*What the exercise asks*: Extract the text of each entry below exactly, leaving every image behind.

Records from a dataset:
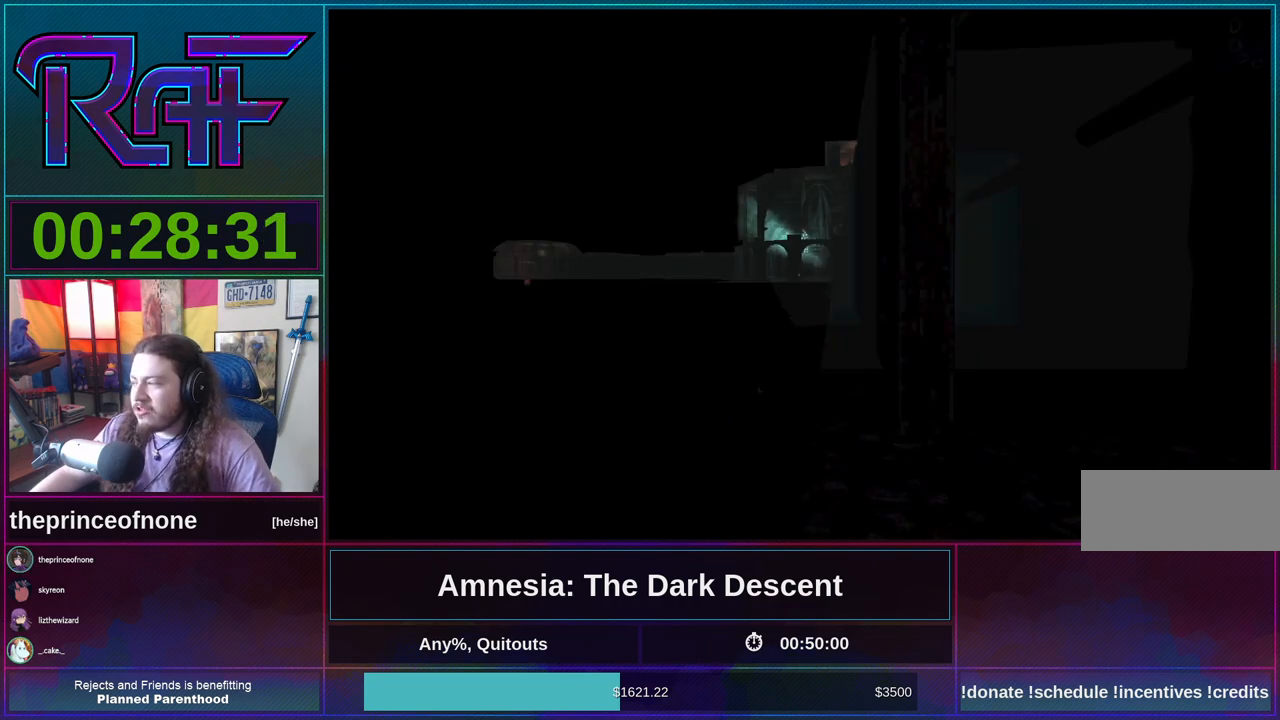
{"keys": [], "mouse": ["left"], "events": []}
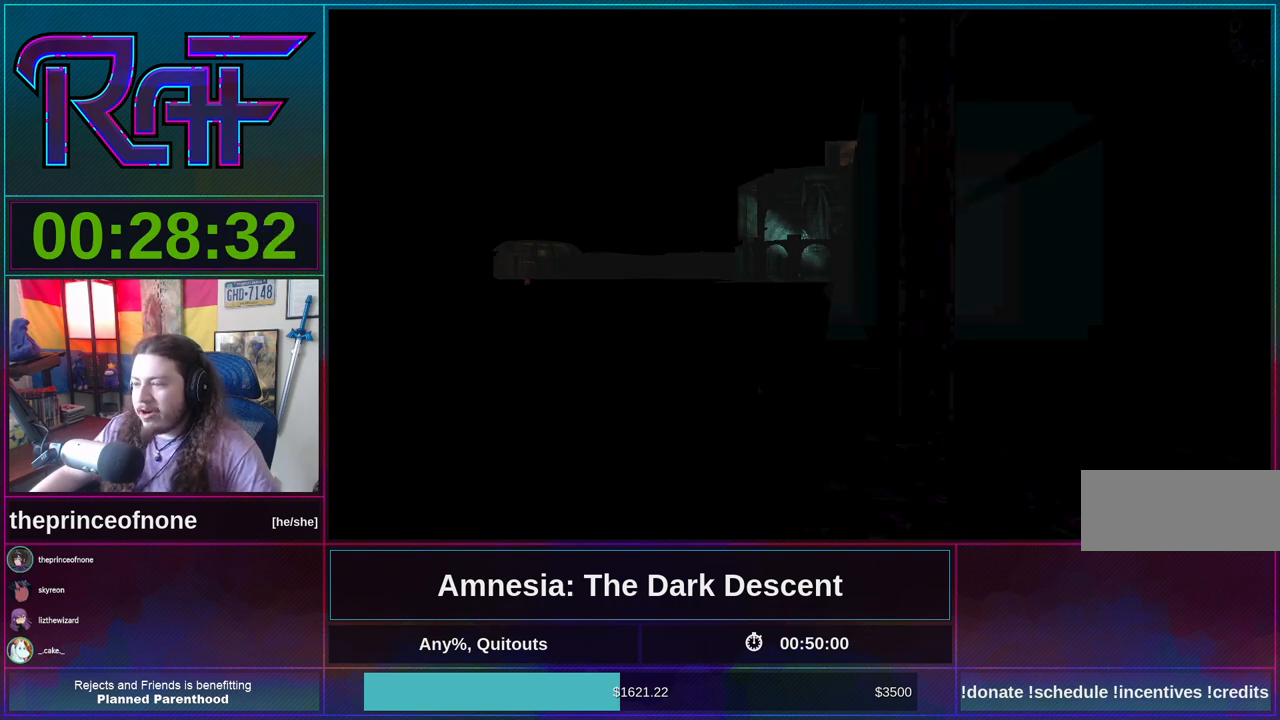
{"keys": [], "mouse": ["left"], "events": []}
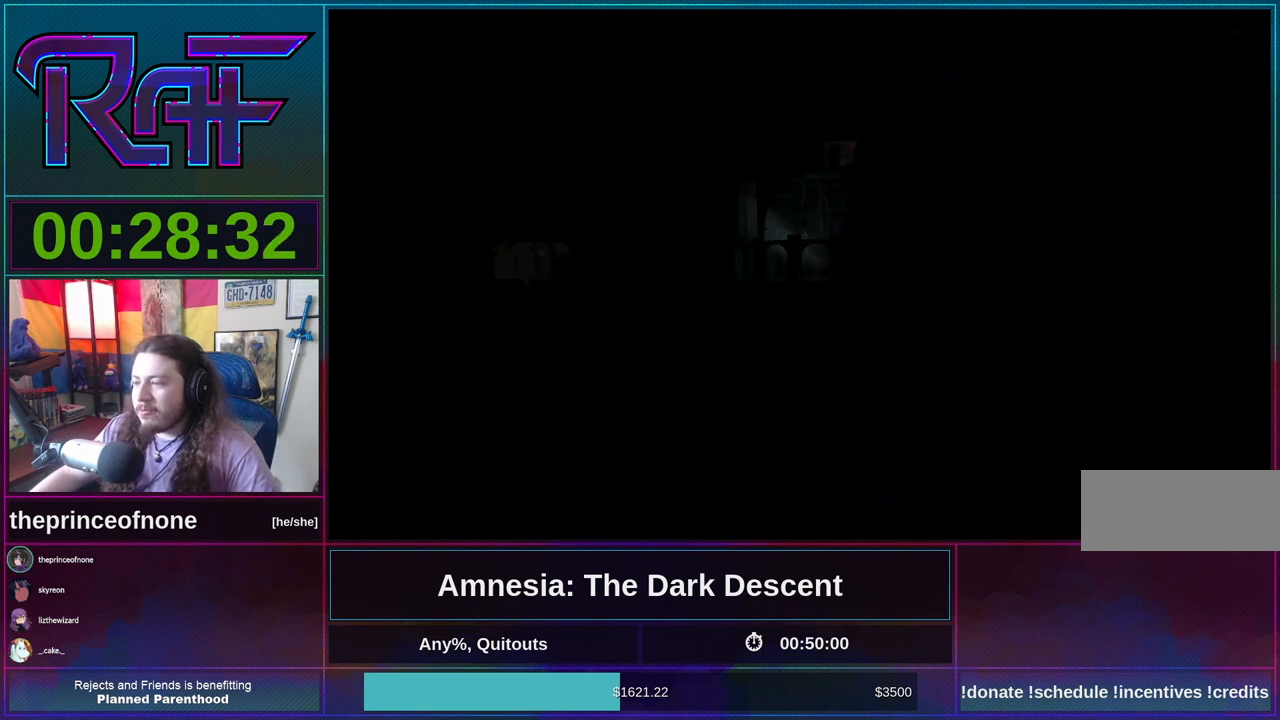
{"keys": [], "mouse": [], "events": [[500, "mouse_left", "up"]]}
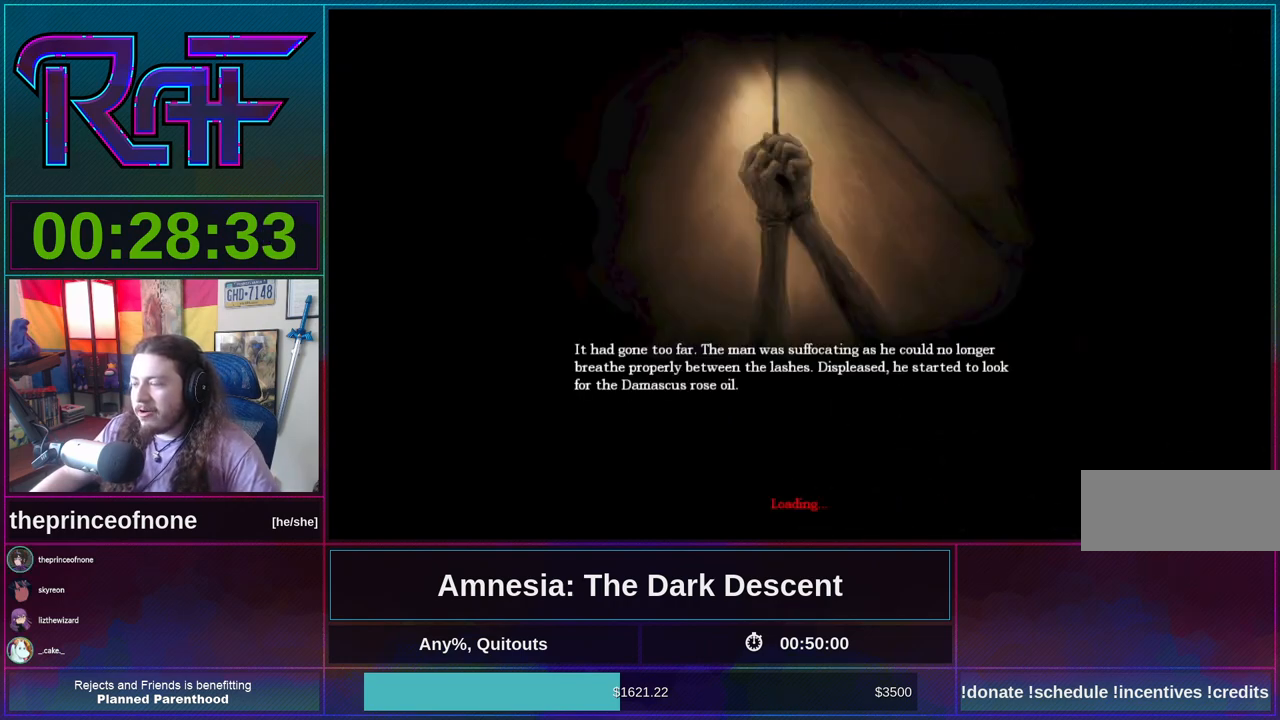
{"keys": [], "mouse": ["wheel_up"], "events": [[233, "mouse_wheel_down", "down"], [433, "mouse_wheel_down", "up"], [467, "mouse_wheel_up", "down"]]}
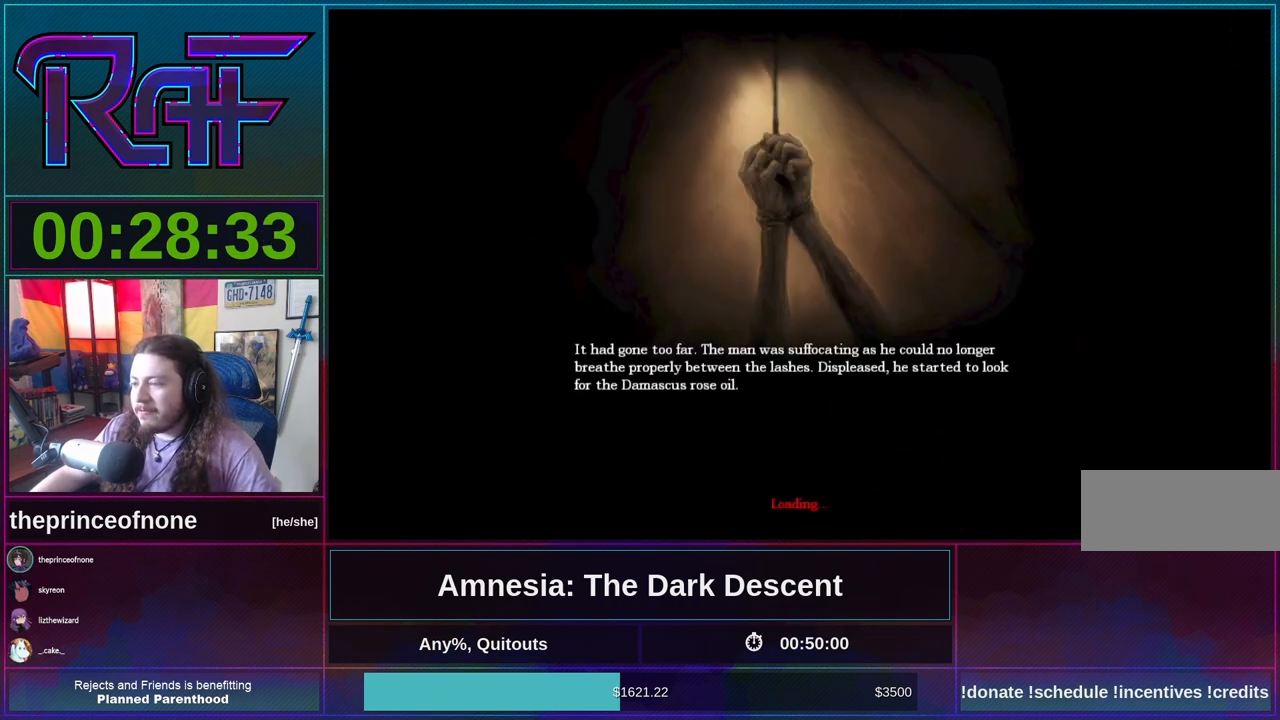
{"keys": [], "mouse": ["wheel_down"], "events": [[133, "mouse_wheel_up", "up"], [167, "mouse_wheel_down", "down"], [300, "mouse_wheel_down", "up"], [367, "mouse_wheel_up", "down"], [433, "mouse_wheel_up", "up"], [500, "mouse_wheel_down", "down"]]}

*Your response*:
{"keys": [], "mouse": ["left"], "events": []}
{"keys": [], "mouse": ["left"], "events": []}
{"keys": [], "mouse": [], "events": [[500, "mouse_left", "up"]]}
{"keys": [], "mouse": ["wheel_up"], "events": [[233, "mouse_wheel_down", "down"], [433, "mouse_wheel_down", "up"], [467, "mouse_wheel_up", "down"]]}
{"keys": [], "mouse": ["wheel_down"], "events": [[133, "mouse_wheel_up", "up"], [167, "mouse_wheel_down", "down"], [300, "mouse_wheel_down", "up"], [367, "mouse_wheel_up", "down"], [433, "mouse_wheel_up", "up"], [500, "mouse_wheel_down", "down"]]}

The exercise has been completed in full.